Hi, I am trying to use OpenMPI to run containers, following the instructions here,

I have successfully built OpenMPI(3.1.4) with UCX(1.10) and CUDA(11.6) support. I am trying the following command to launch the job on 1 node with 2 NVIDIA A100 GPUs:

mpirun -np 2 -npernode 2 --hostfile hosts --mca pml ucx singularity run --nv -B /model_repository:/models tritonserver-22.02-py3.sif tritonserver --model-repository=/models

I expect it to map GPU0 to mpi_rank0, and GPU1 to mpi_rank1, just like common CUDA-aware MPI does. But checking the nvidia-smi, it seems that the application on each MPI process somehow uses all GPUs, which is not ideal.

Screenshot 2023-02-01 215040

I have also tried to call MPI inside the container, as follows:

singularity run --nv -B /model_repository:/models mpirun -np 2 -npernode 2 --hostfile hosts --mca pml ucx tritonserver-22.02-py3.sif tritonserver --model-repository=/models

But it still results the same. I am wondering what could go wrong here.

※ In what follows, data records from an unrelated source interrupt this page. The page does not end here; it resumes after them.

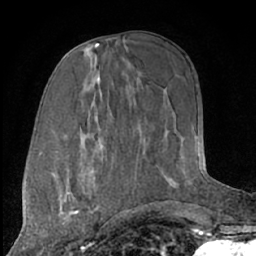
Breast MRI (dynamic contrast-enhanced), one axial slice. Position 33 of 66 along the scan axis. Cropped to one breast. Dynamic contrast-enhanced series, time point 2 of 7 at this slice position (early post-contrast). 1.5 T. TE 3 ms, TR 6.2 ms. 2.4 mm slice thickness. 256 × 256 image matrix. Female patient.
Annotated regions visible in this slice (semi-automatically segmented with operator editing):
- enhancing-tissue mask used for the functional tumour volume (all voxels passing the contrast-enhancement thresholds inside the analysis volume; usually the tumour): bounding box <57,182,93,225> (left, top, right, bottom; pixels)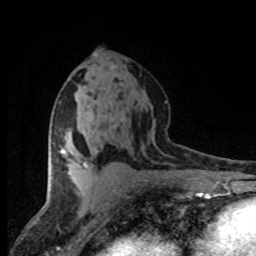
Breast MRI (dynamic contrast-enhanced), one axial slice. Position 41 of 80 along the scan axis. Cropped to one breast. Dynamic contrast-enhanced series, time point 2 of 8 at this slice position (early post-contrast). 1.5 T. TE 4.2 ms, TR 7.1 ms. 2 mm slice thickness. 256 × 256 image matrix. Female patient.
Structures marked on this image (semi-automatic segmentation, software-assisted and operator-edited):
- enhancing-tissue mask used for the functional tumour volume (all voxels passing the contrast-enhancement thresholds inside the analysis volume; usually the tumour): bounding box <61,149,89,168> (left, top, right, bottom; pixels)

How is the application setting the rank to device binding?

Typically this done in the program using cudaSetDevice if this is a CUDA program or “acc_set_device” is using OpenACC. (what programming language is this using?)

If the device setting is done after calling MPI_Init, OpenMPI will create a CUDA context on the default device so nvidia-smi will show an extra process per rank. Likely what’s happening here.

It is a bit odd that it appears the contexts are being created on device 1 and then both ranks are setting themselves to use device 0, but possible if the default device is 1.

Hi @MatColgrove , thanks for the reply.

I checked the application GitHub - triton-inference-server/fastertransformer_backend, seems that this is more about this Tritonserver application.

Currently, they don’t support multiprocess per node, I’m just wondering then how intra-node GPUs can communicate with MPI, since they are under one MPI process, aka the same rank.

You’re correct that it’s unlikely they’d be able use CUDA Aware MPI. It’s possible they are GPU Direct calls or NVSHEMM, but more likely they don’t do direct communication. Though I don’t know the application, so probably best to ask the developers.


1 Like

Hi @MatColgrove, thanks for the hint. I will go check GPU Direct and NVSHEMM.